> **Bronfragment**:
4.15Belanghebbende heeft voor het jaar 2014 een brutowinstpercentage verantwoord van 37,65%. Voor het jaar 2014 is de omzet met een bedrag van NAf 309.407 gecorrigeerd. Ter onderbouwing van de omzetcorrectie (zie 5.2.3 van het rapport) wijst de Inspecteur op de brutowinstpercentages voor de jaren 2012 (68,19%) en 2013 (52,5%) en naar het brutowinstpercentage (68%) van de zustervennootschap die dezelfde artikelen als belanghebbende verkoopt. Bij de omzetcorrectie is van belang de door de Inspecteur gestelde omkering en verzwaring van de bewijslast, die hierna zal worden behandeld.
Omkering en verzwaring bewijslast
4.16.1Sedert de inwerkingtreding van de Landsverordening invoering hoger beroep in belastingzaken op 30 april 2016 – waarbij onder meer artikel 15, lid 2, Landsverordening op het beroep in belastingzaken (LBB) is komen te vervallen en geen overgangsmaatregel is getroffen – voorziet de LBB niet langer expliciet in de mogelijkheid van omkering en verzwaring van de bewijslast in de beroepsfase.

> **De invoer**:
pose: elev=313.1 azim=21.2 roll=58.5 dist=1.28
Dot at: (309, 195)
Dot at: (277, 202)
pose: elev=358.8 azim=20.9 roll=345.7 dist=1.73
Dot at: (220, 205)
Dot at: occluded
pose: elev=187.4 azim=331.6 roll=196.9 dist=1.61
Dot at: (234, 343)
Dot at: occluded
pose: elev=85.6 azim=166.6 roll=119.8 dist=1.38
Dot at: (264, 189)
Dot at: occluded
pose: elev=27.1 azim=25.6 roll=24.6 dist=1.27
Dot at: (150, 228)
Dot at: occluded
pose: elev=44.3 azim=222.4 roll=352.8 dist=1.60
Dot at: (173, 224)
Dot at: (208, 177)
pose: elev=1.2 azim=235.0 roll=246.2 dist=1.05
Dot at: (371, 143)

> **Gestelde opdracht 1**: Schrijf alle regels van de lijst met vermeldingen over gekoppelde aanzichten ongewijzigd over.
> **Gestelde opdracht 2**: Zet de tekst over de omzetcorrectie en de bewijslast in belastingzaken voort na de laatste zin.

> **Resultaat 1**:
pose: elev=313.1 azim=21.2 roll=58.5 dist=1.28
Dot at: (309, 195)
Dot at: (277, 202)
pose: elev=358.8 azim=20.9 roll=345.7 dist=1.73
Dot at: (220, 205)
Dot at: occluded
pose: elev=187.4 azim=331.6 roll=196.9 dist=1.61
Dot at: (234, 343)
Dot at: occluded
pose: elev=85.6 azim=166.6 roll=119.8 dist=1.38
Dot at: (264, 189)
Dot at: occluded
pose: elev=27.1 azim=25.6 roll=24.6 dist=1.27
Dot at: (150, 228)
Dot at: occluded
pose: elev=44.3 azim=222.4 roll=352.8 dist=1.60
Dot at: (173, 224)
Dot at: (208, 177)
pose: elev=1.2 azim=235.0 roll=246.2 dist=1.05
Dot at: (371, 143)

> **Resultaat 2**:
4.16.2Wel is in artikel 30, lid 6, ALL nog immer de omkering en de verzwaring van de bewijslast geregeld voor de bezwaarfase. Daarin is bepaald dat de belastingaanslag wordt gehandhaafd indien ten onrechte geen aangifte is gedaan, de vereiste aangifte niet is gedaan, of niet volledig is voldaan aan verplichtingen van artikel 40, 41, 42 en 43 ALL, waaronder de administratie- en bewaarplicht. Dit is slechts anders als de belastingplichtige overtuigend kan aantonen dat en in hoeverre deze belastingaanslag onjuist is (de zogenoemde omkering en verzwaring van de bewijslast).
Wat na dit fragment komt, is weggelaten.